L'un des plus beau film d'anticipation de tout les temps. Lucas est remarquable dans sa vision de notre futur, certes pessimiste mais tellement forte et triste à la fois. Ce film a en outre le mérite de ne pas avoir pris une ride.
Avant-goût de Star Wars ? Peut-être bien oui, si le film de Lucas n'aurait pas été aussi sérieux et de tout public. On retrouve le soin du réalisateur pour les décors, les costumes et les gros effets visuels, mais pour le scénario, c'est autre chose. La fin est trop brève pour en être une, surtout que le héros n'a pas retrouvé son amie même sil il s'est échappé de la base souterraine dans laquelle il était enfermé, menant à un conflit non résolu et donc non satisfaisant. Quelques bons plans sont à noter, comme les scènes dans la prison blanche et lumineuse, et la course poursuite dans les tunnels. Sinon rien de mieux.
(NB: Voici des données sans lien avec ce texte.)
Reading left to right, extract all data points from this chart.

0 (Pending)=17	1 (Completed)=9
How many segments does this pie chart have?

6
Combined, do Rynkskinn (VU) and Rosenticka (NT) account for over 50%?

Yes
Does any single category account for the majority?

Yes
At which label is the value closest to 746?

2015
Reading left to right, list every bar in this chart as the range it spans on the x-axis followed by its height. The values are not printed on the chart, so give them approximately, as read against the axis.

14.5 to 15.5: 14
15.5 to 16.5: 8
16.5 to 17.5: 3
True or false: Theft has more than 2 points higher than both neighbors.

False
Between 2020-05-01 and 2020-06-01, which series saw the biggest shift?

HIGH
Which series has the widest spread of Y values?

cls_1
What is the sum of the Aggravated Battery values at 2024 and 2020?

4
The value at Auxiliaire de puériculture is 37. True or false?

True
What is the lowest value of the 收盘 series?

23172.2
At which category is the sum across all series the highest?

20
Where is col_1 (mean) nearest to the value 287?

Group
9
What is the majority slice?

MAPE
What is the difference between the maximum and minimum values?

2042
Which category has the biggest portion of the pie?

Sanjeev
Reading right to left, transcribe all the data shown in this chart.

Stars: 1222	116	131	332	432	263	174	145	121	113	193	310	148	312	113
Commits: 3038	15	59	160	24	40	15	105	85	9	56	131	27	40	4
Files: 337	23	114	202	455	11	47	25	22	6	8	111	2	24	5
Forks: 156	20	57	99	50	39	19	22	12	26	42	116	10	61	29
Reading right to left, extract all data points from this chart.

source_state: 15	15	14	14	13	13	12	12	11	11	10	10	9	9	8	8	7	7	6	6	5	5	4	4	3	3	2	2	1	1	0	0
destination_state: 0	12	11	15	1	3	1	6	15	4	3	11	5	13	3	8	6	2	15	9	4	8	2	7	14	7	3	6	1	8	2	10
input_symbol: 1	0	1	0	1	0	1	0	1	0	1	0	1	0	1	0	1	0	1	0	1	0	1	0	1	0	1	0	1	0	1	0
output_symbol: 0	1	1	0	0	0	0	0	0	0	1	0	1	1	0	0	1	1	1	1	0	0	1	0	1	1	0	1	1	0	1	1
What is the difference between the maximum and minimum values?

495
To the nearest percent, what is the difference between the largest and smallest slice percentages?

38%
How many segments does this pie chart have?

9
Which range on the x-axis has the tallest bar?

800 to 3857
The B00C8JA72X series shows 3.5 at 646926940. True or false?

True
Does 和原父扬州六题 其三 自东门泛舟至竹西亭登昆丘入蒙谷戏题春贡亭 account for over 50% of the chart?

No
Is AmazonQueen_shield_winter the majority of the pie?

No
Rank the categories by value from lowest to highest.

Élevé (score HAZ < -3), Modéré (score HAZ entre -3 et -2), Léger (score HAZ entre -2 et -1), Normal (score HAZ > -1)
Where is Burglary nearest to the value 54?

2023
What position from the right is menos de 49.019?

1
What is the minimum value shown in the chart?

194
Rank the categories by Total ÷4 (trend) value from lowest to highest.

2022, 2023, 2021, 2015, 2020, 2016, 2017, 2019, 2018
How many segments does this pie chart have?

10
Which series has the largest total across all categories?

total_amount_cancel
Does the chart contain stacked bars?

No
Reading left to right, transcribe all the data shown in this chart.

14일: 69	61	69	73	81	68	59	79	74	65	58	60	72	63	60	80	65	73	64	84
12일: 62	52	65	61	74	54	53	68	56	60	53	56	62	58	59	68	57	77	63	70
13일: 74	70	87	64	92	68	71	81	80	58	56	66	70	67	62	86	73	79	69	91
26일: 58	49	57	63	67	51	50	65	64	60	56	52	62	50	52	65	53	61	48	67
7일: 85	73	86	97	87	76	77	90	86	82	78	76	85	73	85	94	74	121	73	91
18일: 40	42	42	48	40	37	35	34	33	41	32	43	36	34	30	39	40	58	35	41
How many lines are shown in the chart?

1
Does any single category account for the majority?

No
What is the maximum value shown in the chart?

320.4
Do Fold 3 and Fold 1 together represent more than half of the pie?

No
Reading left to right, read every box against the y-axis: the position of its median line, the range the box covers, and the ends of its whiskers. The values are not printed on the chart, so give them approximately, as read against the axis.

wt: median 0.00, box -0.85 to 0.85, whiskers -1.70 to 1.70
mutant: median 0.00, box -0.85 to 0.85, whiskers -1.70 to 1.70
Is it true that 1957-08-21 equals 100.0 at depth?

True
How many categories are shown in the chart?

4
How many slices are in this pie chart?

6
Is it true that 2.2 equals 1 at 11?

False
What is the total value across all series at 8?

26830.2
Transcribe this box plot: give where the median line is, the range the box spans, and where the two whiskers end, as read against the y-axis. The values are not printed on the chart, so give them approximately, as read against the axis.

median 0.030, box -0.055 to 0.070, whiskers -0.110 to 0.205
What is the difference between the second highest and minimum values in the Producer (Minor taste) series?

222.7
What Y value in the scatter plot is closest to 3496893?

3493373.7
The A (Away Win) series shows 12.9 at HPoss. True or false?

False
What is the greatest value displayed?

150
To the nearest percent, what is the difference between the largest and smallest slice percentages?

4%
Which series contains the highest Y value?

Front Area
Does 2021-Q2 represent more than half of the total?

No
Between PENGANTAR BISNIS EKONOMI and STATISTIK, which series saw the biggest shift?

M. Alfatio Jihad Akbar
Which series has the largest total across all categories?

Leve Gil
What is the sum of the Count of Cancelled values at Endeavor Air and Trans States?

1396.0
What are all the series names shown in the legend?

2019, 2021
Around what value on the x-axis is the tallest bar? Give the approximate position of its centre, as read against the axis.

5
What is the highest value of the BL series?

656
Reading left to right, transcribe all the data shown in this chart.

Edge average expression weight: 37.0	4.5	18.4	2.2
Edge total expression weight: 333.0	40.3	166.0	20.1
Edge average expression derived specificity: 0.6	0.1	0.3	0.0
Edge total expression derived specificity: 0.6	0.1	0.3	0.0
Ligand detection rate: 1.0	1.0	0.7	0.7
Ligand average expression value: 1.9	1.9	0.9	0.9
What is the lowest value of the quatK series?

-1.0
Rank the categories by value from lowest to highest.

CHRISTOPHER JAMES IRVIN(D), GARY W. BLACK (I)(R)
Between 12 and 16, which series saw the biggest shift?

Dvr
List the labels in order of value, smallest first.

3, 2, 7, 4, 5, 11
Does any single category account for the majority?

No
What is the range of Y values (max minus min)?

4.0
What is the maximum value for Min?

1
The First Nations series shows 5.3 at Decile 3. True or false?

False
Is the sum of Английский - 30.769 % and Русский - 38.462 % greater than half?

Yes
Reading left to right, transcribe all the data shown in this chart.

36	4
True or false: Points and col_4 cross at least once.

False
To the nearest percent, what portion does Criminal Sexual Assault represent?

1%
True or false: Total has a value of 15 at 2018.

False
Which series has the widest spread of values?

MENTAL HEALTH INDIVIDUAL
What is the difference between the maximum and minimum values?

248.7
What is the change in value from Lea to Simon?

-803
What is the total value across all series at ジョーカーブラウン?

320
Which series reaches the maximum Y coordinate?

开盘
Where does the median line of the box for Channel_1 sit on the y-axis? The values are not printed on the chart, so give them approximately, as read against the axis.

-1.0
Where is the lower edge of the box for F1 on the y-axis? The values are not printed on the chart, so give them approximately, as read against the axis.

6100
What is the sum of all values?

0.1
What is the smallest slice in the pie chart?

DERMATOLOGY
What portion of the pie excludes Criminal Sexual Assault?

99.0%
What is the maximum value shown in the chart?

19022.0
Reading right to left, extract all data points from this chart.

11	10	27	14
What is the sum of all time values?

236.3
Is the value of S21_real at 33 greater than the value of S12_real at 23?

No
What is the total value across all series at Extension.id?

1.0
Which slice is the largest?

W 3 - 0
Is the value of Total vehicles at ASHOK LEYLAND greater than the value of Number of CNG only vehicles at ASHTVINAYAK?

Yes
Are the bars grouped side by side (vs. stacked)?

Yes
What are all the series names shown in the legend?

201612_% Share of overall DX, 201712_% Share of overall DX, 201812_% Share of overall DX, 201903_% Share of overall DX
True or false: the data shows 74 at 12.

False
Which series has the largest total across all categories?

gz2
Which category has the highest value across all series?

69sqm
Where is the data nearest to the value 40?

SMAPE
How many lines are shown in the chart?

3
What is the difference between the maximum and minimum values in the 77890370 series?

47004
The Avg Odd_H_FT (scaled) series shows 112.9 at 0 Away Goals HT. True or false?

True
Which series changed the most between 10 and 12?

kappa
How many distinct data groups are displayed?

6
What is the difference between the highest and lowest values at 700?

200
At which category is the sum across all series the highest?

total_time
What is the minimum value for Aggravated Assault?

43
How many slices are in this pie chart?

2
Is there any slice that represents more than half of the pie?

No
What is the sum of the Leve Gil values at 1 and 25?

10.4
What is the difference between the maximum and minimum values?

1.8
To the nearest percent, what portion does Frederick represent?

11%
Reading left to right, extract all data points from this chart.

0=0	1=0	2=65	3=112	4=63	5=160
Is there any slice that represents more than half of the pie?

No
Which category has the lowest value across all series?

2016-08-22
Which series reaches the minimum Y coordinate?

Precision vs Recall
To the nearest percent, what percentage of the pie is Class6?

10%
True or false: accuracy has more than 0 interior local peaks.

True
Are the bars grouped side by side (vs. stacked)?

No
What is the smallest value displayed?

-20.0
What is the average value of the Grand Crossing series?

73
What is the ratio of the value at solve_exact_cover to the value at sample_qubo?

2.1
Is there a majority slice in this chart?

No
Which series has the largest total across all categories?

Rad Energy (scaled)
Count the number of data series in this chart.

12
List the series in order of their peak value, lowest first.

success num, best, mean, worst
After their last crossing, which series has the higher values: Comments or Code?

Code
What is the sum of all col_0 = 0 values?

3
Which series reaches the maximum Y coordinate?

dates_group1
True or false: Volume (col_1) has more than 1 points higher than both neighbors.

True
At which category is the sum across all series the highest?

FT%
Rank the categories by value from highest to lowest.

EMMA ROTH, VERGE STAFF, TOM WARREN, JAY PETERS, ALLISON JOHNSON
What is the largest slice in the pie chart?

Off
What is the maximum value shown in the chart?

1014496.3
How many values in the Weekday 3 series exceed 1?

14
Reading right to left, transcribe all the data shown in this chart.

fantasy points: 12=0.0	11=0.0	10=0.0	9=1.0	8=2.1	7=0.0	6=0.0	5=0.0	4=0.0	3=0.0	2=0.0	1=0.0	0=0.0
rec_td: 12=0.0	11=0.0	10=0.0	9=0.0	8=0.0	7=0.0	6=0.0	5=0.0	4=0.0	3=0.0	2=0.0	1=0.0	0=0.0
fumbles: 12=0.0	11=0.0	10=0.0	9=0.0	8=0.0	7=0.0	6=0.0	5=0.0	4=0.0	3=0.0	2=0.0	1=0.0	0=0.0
L’œuvre, la première du réalisateur, est fascinante par le ton qu'elle adopte quand on connaît le bonhomme aujourd'hui. Et ce n'est pas étonnant, même si terriblement fascinant là aussi, quand on voit que George Lucas, bien des années plus tard, à décider de remanier ce film pour le rendre plus à son goût. Des rajouts de CGI affreux et des images numériques navrantes qui viennent plomber toute l'ambiance froide et singulière de départ. La première version, naïve, quelque fois peu captivante et un peu brouillonne, mais singulièrement dénonciatrice et révélatrice d'un esprit encore en proie à de grandes idéologies avec la volonté de porter un cinéma qui parle de la société, est radicalement dégradée par ces ajouts stupides - le mot est faible - et complètement inutiles. "THX 1138" est un bon film néanmoins, voire très bon, et une véritable curiosité lorsqu'on voit à quel point George Lucas a abandonné ce ton polémique, pourtant si indispensable dans le cinéma, pour se livrer sans honte aux plaisirs de la facilité et de la richesse. En soi, le film mérite d'être vu, son ambiance glaciale, aseptisée et mécanique, sans espoir et sans émotions est très touchante, et le luxe de voir jouer pour lui deux grands acteurs comme Robert Duvall et Donald Pleasence est probablement inespéré pour un premier film, mais on ne peut s'empêcher de regretter mille fois ce que Lucas en a fait et ce qu'il est devenu.